Task to complete:
Transcribe the records below exactly as they appear.

The input:
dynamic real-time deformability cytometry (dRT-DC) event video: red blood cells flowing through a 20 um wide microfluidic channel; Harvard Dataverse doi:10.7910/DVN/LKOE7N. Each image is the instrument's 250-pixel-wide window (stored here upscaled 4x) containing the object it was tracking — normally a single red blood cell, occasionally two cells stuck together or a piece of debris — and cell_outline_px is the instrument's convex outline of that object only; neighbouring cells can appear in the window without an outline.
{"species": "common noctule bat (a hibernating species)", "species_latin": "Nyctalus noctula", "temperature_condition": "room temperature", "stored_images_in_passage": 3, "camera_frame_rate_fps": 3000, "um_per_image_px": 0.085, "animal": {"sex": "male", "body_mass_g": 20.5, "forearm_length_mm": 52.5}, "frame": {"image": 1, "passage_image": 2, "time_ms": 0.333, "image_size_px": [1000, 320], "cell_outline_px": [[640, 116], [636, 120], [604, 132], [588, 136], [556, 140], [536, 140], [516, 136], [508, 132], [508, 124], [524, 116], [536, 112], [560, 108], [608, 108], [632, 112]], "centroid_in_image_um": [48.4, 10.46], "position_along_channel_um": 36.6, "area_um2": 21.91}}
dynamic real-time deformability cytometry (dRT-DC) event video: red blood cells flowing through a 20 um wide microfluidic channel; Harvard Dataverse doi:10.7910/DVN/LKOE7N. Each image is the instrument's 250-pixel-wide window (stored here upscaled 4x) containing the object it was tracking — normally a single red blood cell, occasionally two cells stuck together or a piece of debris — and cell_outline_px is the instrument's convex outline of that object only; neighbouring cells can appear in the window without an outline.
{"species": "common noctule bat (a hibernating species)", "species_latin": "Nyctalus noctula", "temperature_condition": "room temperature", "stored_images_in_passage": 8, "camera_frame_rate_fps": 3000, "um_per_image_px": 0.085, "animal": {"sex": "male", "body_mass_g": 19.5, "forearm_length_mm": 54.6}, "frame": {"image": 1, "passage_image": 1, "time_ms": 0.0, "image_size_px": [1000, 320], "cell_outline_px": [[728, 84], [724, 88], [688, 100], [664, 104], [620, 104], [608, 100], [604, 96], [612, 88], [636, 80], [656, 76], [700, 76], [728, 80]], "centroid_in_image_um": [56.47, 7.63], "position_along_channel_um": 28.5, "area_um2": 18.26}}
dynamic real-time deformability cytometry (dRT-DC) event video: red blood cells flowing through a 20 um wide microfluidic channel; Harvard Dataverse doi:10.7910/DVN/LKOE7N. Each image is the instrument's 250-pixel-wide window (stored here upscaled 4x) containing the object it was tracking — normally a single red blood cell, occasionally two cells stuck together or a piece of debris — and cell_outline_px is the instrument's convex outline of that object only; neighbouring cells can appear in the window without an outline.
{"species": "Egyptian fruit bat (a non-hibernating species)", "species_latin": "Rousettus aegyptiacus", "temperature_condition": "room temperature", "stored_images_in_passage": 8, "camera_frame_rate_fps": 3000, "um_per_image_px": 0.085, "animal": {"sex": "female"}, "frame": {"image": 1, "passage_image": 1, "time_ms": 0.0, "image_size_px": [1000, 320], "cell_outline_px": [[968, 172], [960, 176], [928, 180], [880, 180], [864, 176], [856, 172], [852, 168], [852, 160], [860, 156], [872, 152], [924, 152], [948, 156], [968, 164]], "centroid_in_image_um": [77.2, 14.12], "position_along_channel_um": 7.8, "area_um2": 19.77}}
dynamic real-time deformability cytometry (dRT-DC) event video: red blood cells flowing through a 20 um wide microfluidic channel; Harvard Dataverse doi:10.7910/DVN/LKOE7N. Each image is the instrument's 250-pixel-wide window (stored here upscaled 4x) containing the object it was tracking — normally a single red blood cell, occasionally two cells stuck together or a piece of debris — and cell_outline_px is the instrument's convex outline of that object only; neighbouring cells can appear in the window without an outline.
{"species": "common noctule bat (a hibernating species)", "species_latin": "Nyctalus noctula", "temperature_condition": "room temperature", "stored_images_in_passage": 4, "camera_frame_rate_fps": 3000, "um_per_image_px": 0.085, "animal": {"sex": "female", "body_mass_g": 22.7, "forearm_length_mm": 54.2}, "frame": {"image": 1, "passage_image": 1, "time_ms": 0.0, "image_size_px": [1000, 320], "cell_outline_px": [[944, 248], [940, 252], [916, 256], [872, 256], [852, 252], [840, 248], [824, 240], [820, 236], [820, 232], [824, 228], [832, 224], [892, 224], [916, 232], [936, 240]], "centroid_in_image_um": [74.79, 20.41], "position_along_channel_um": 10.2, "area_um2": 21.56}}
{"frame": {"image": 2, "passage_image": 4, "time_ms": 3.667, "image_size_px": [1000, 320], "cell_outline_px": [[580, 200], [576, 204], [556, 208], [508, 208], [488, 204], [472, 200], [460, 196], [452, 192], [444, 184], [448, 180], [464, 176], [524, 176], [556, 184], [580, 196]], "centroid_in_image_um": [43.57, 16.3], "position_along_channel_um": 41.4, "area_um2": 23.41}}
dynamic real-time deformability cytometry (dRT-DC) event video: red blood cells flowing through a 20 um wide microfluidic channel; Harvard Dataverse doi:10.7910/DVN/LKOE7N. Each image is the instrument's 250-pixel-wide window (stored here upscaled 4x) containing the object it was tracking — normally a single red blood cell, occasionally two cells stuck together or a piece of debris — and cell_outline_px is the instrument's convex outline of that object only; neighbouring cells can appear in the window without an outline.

Solution to this problem:
dynamic real-time deformability cytometry (dRT-DC) event video: red blood cells flowing through a 20 um wide microfluidic channel; Harvard Dataverse doi:10.7910/DVN/LKOE7N. Each image is the instrument's 250-pixel-wide window (stored here upscaled 4x) containing the object it was tracking — normally a single red blood cell, occasionally two cells stuck together or a piece of debris — and cell_outline_px is the instrument's convex outline of that object only; neighbouring cells can appear in the window without an outline.
{"species": "common noctule bat (a hibernating species)", "species_latin": "Nyctalus noctula", "temperature_condition": "room temperature", "stored_images_in_passage": 3, "camera_frame_rate_fps": 3000, "um_per_image_px": 0.085, "animal": {"sex": "male", "body_mass_g": 20.5, "forearm_length_mm": 52.5}, "frame": {"image": 1, "passage_image": 2, "time_ms": 0.333, "image_size_px": [1000, 320], "cell_outline_px": [[640, 116], [636, 120], [604, 132], [588, 136], [556, 140], [536, 140], [516, 136], [508, 132], [508, 124], [524, 116], [536, 112], [560, 108], [608, 108], [632, 112]], "centroid_in_image_um": [48.4, 10.46], "position_along_channel_um": 36.6, "area_um2": 21.91}}
dynamic real-time deformability cytometry (dRT-DC) event video: red blood cells flowing through a 20 um wide microfluidic channel; Harvard Dataverse doi:10.7910/DVN/LKOE7N. Each image is the instrument's 250-pixel-wide window (stored here upscaled 4x) containing the object it was tracking — normally a single red blood cell, occasionally two cells stuck together or a piece of debris — and cell_outline_px is the instrument's convex outline of that object only; neighbouring cells can appear in the window without an outline.
{"species": "common noctule bat (a hibernating species)", "species_latin": "Nyctalus noctula", "temperature_condition": "room temperature", "stored_images_in_passage": 8, "camera_frame_rate_fps": 3000, "um_per_image_px": 0.085, "animal": {"sex": "male", "body_mass_g": 19.5, "forearm_length_mm": 54.6}, "frame": {"image": 1, "passage_image": 1, "time_ms": 0.0, "image_size_px": [1000, 320], "cell_outline_px": [[728, 84], [724, 88], [688, 100], [664, 104], [620, 104], [608, 100], [604, 96], [612, 88], [636, 80], [656, 76], [700, 76], [728, 80]], "centroid_in_image_um": [56.47, 7.63], "position_along_channel_um": 28.5, "area_um2": 18.26}}
dynamic real-time deformability cytometry (dRT-DC) event video: red blood cells flowing through a 20 um wide microfluidic channel; Harvard Dataverse doi:10.7910/DVN/LKOE7N. Each image is the instrument's 250-pixel-wide window (stored here upscaled 4x) containing the object it was tracking — normally a single red blood cell, occasionally two cells stuck together or a piece of debris — and cell_outline_px is the instrument's convex outline of that object only; neighbouring cells can appear in the window without an outline.
{"species": "Egyptian fruit bat (a non-hibernating species)", "species_latin": "Rousettus aegyptiacus", "temperature_condition": "room temperature", "stored_images_in_passage": 8, "camera_frame_rate_fps": 3000, "um_per_image_px": 0.085, "animal": {"sex": "female"}, "frame": {"image": 1, "passage_image": 1, "time_ms": 0.0, "image_size_px": [1000, 320], "cell_outline_px": [[968, 172], [960, 176], [928, 180], [880, 180], [864, 176], [856, 172], [852, 168], [852, 160], [860, 156], [872, 152], [924, 152], [948, 156], [968, 164]], "centroid_in_image_um": [77.2, 14.12], "position_along_channel_um": 7.8, "area_um2": 19.77}}
dynamic real-time deformability cytometry (dRT-DC) event video: red blood cells flowing through a 20 um wide microfluidic channel; Harvard Dataverse doi:10.7910/DVN/LKOE7N. Each image is the instrument's 250-pixel-wide window (stored here upscaled 4x) containing the object it was tracking — normally a single red blood cell, occasionally two cells stuck together or a piece of debris — and cell_outline_px is the instrument's convex outline of that object only; neighbouring cells can appear in the window without an outline.
{"species": "common noctule bat (a hibernating species)", "species_latin": "Nyctalus noctula", "temperature_condition": "room temperature", "stored_images_in_passage": 4, "camera_frame_rate_fps": 3000, "um_per_image_px": 0.085, "animal": {"sex": "female", "body_mass_g": 22.7, "forearm_length_mm": 54.2}, "frame": {"image": 1, "passage_image": 1, "time_ms": 0.0, "image_size_px": [1000, 320], "cell_outline_px": [[944, 248], [940, 252], [916, 256], [872, 256], [852, 252], [840, 248], [824, 240], [820, 236], [820, 232], [824, 228], [832, 224], [892, 224], [916, 232], [936, 240]], "centroid_in_image_um": [74.79, 20.41], "position_along_channel_um": 10.2, "area_um2": 21.56}}
{"frame": {"image": 2, "passage_image": 4, "time_ms": 3.667, "image_size_px": [1000, 320], "cell_outline_px": [[580, 200], [576, 204], [556, 208], [508, 208], [488, 204], [472, 200], [460, 196], [452, 192], [444, 184], [448, 180], [464, 176], [524, 176], [556, 184], [580, 196]], "centroid_in_image_um": [43.57, 16.3], "position_along_channel_um": 41.4, "area_um2": 23.41}}
dynamic real-time deformability cytometry (dRT-DC) event video: red blood cells flowing through a 20 um wide microfluidic channel; Harvard Dataverse doi:10.7910/DVN/LKOE7N. Each image is the instrument's 250-pixel-wide window (stored here upscaled 4x) containing the object it was tracking — normally a single red blood cell, occasionally two cells stuck together or a piece of debris — and cell_outline_px is the instrument's convex outline of that object only; neighbouring cells can appear in the window without an outline.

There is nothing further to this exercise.